The problem:
When the line with "27. September 2012 um 00:59" turns up below, begin repeating exactly, and carry on through the line with "çözümledik. Eklenmesini ve"; no pictures go into the copy.

Saved data entries:
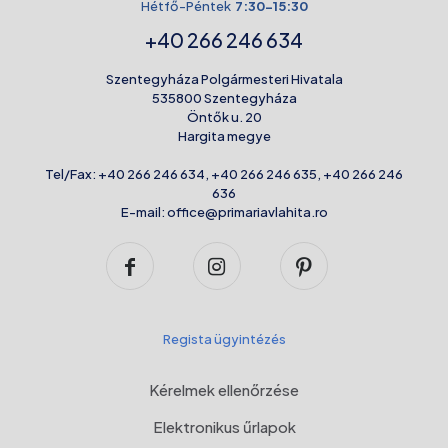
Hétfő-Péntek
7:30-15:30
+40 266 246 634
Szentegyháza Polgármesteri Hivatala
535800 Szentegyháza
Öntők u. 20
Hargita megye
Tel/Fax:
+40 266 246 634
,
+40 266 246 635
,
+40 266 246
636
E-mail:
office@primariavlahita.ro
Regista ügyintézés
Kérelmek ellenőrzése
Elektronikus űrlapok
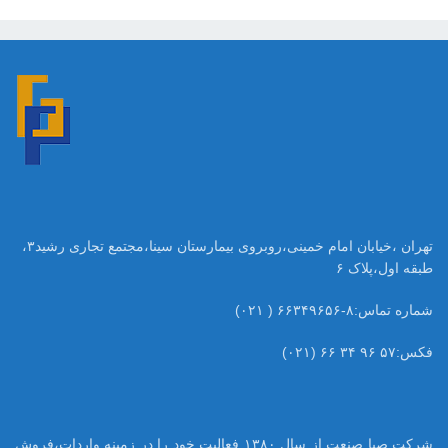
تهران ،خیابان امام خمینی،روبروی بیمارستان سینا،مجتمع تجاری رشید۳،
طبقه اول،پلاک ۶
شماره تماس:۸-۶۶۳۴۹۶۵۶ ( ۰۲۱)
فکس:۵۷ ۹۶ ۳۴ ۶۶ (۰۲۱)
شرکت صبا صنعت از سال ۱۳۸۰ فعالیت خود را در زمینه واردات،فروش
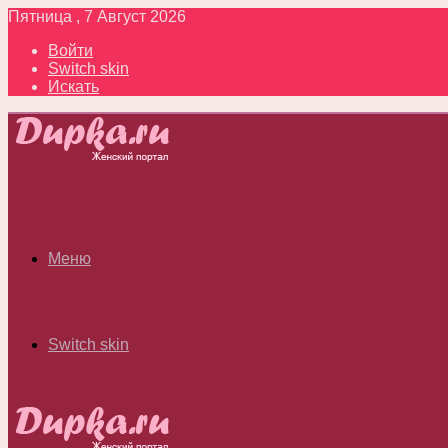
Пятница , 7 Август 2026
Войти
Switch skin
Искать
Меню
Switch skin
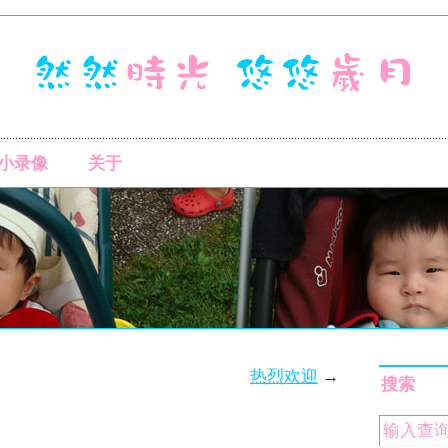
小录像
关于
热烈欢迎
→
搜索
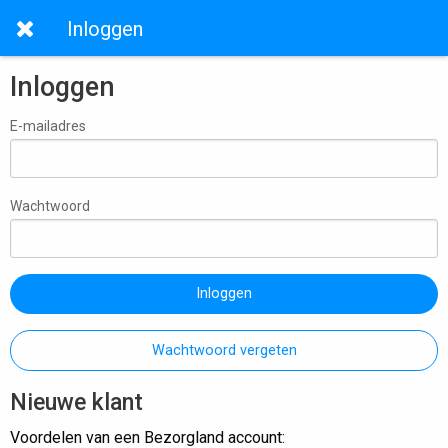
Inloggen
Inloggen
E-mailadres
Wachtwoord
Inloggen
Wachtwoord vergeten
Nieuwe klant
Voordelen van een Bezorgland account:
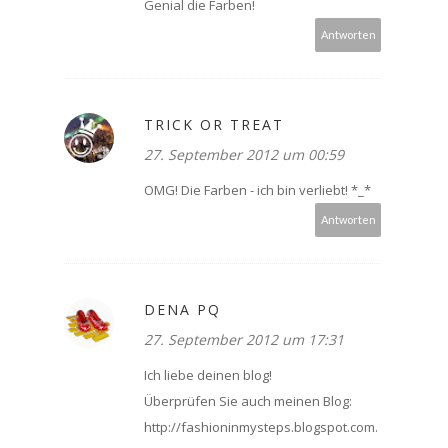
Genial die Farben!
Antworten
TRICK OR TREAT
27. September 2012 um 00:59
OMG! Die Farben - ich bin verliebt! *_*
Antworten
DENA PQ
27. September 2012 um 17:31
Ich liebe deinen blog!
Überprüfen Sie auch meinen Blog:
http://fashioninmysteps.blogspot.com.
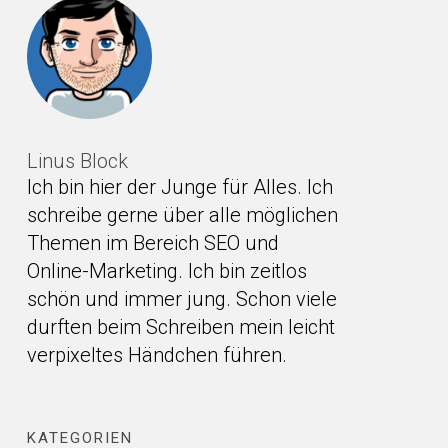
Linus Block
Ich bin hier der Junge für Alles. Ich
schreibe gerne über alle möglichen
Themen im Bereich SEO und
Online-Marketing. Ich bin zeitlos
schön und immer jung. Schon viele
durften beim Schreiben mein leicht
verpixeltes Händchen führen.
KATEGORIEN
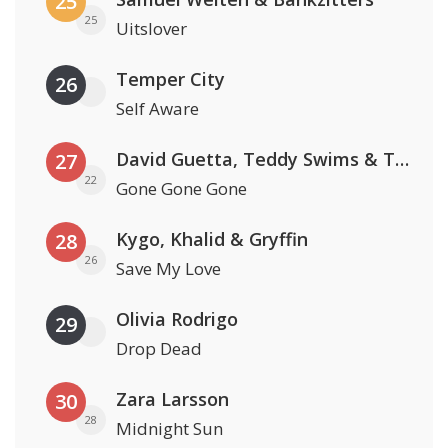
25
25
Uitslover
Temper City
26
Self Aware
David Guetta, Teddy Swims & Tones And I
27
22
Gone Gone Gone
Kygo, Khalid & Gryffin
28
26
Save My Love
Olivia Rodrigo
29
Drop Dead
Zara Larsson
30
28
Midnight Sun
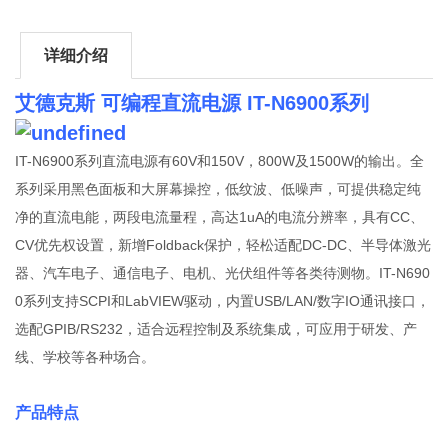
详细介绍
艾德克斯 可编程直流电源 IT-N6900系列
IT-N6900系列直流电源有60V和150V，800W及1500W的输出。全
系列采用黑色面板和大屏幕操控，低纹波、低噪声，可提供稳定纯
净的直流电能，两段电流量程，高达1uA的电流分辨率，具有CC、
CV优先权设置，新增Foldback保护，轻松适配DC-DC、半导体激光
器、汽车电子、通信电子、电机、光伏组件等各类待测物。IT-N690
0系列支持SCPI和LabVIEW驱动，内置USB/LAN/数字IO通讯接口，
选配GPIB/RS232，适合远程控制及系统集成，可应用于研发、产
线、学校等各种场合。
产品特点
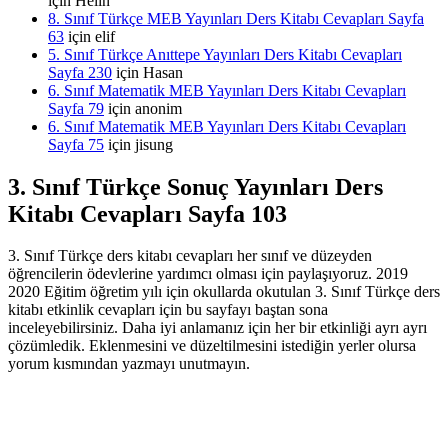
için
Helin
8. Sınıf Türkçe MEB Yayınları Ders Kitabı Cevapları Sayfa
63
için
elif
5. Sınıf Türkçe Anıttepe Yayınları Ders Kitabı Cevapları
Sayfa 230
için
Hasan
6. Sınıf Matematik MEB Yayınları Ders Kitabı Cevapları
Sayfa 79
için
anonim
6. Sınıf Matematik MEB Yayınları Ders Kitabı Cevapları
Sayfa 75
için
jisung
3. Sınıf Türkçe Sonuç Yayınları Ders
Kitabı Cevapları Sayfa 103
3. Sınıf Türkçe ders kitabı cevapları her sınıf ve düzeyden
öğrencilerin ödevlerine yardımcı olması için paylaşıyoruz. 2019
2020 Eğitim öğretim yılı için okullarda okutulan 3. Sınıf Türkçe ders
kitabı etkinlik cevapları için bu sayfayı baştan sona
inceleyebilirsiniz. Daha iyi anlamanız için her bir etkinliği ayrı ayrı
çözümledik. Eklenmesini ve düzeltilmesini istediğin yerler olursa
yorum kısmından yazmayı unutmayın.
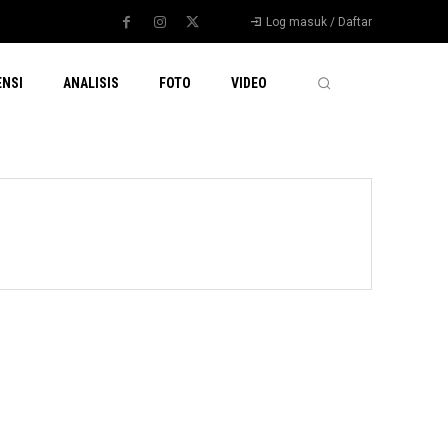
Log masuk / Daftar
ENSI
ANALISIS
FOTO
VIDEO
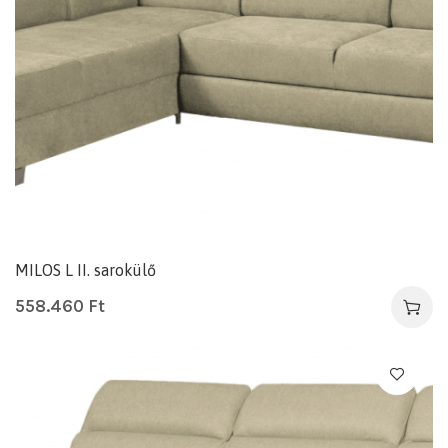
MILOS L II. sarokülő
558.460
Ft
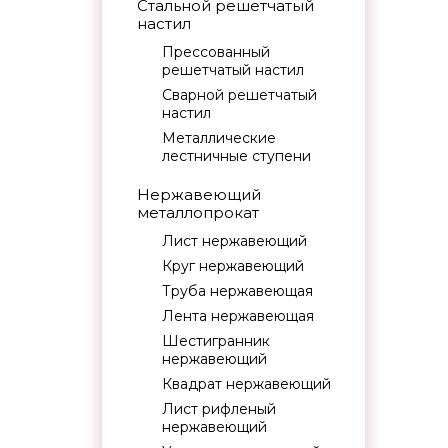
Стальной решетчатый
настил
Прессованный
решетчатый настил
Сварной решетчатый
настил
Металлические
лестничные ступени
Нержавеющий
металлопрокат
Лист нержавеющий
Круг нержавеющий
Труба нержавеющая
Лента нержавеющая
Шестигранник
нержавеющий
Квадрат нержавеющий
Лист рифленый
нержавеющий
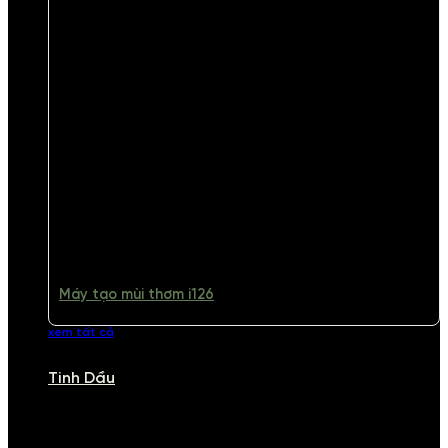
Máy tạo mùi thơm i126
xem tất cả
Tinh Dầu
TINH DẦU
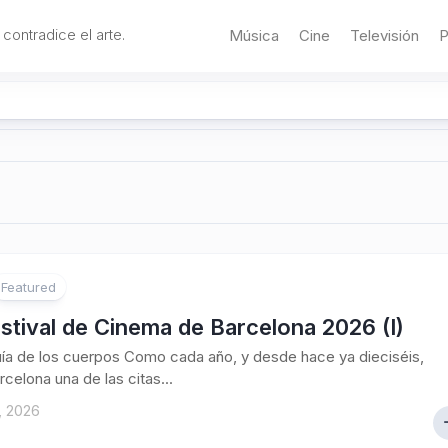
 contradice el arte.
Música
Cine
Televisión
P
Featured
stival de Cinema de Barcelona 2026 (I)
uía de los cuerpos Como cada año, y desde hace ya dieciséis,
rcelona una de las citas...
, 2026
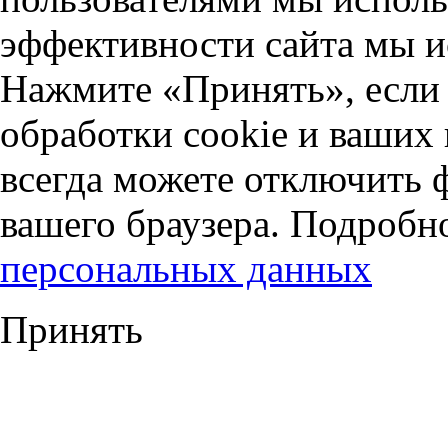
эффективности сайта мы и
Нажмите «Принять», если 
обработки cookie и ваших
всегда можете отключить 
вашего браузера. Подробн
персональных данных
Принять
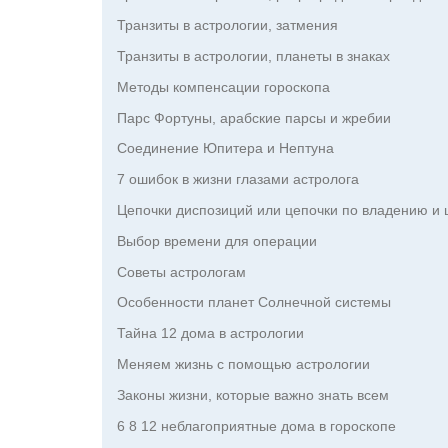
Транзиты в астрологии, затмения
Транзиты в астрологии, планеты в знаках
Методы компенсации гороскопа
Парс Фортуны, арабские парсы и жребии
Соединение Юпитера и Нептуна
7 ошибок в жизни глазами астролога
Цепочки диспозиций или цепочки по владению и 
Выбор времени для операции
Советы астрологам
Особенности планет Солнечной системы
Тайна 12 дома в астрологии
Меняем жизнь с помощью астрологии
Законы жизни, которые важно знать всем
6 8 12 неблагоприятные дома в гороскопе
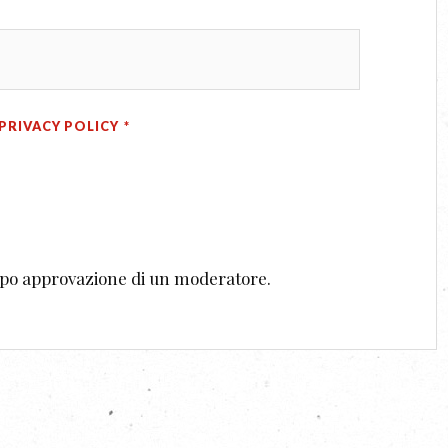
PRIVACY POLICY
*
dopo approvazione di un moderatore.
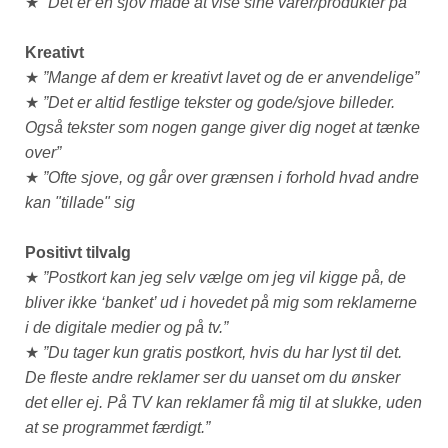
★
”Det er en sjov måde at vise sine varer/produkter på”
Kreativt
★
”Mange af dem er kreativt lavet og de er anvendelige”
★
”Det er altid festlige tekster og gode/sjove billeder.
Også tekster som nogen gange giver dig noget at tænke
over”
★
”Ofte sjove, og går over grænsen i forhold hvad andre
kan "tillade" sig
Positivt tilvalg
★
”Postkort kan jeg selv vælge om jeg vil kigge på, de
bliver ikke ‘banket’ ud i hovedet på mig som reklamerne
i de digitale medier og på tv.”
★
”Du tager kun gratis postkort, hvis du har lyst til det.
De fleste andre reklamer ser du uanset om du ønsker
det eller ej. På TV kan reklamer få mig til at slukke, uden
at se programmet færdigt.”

Solution to this task:
27. September 2012 um 00:59
OMG! Die Farben - ich bin verliebt! *_*
Antworten
DENA PQ
27. September 2012 um 17:31
Ich liebe deinen blog!
Überprüfen Sie auch meinen Blog:
http://fashioninmysteps.blogspot.com.
Linus Block
Ich bin hier der Junge für Alles. Ich
schreibe gerne über alle möglichen
Themen im Bereich SEO und
Online-Marketing. Ich bin zeitlos
schön und immer jung. Schon viele
durften beim Schreiben mein leicht
verpixeltes Händchen führen.
KATEGORIEN
25
25
Uitslover
Temper City
26
Self Aware
David Guetta, Teddy Swims & Tones And I
27
22
Gone Gone Gone
Kygo, Khalid & Gryffin
28
26
Save My Love
Olivia Rodrigo
29
Drop Dead
Zara Larsson
30
28
Midnight Sun
详细介绍
艾德克斯 可编程直流电源 IT-N6900系列
IT-N6900系列直流电源有60V和150V，800W及1500W的输出。全
系列采用黑色面板和大屏幕操控，低纹波、低噪声，可提供稳定纯
净的直流电能，两段电流量程，高达1uA的电流分辨率，具有CC、
CV优先权设置，新增Foldback保护，轻松适配DC-DC、半导体激光
器、汽车电子、通信电子、电机、光伏组件等各类待测物。IT-N690
0系列支持SCPI和LabVIEW驱动，内置USB/LAN/数字IO通讯接口，
选配GPIB/RS232，适合远程控制及系统集成，可应用于研发、产
线、学校等各种场合。
产品特点
için
Helin
8. Sınıf Türkçe MEB Yayınları Ders Kitabı Cevapları Sayfa
63
için
elif
5. Sınıf Türkçe Anıttepe Yayınları Ders Kitabı Cevapları
Sayfa 230
için
Hasan
6. Sınıf Matematik MEB Yayınları Ders Kitabı Cevapları
Sayfa 79
için
anonim
6. Sınıf Matematik MEB Yayınları Ders Kitabı Cevapları
Sayfa 75
için
jisung
3. Sınıf Türkçe Sonuç Yayınları Ders
Kitabı Cevapları Sayfa 103
3. Sınıf Türkçe ders kitabı cevapları her sınıf ve düzeyden
öğrencilerin ödevlerine yardımcı olması için paylaşıyoruz. 2019
2020 Eğitim öğretim yılı için okullarda okutulan 3. Sınıf Türkçe ders
kitabı etkinlik cevapları için bu sayfayı baştan sona
inceleyebilirsiniz. Daha iyi anlamanız için her bir etkinliği ayrı ayrı
çözümledik. Eklenmesini ve düzeltilmesini istediğin yerler olursa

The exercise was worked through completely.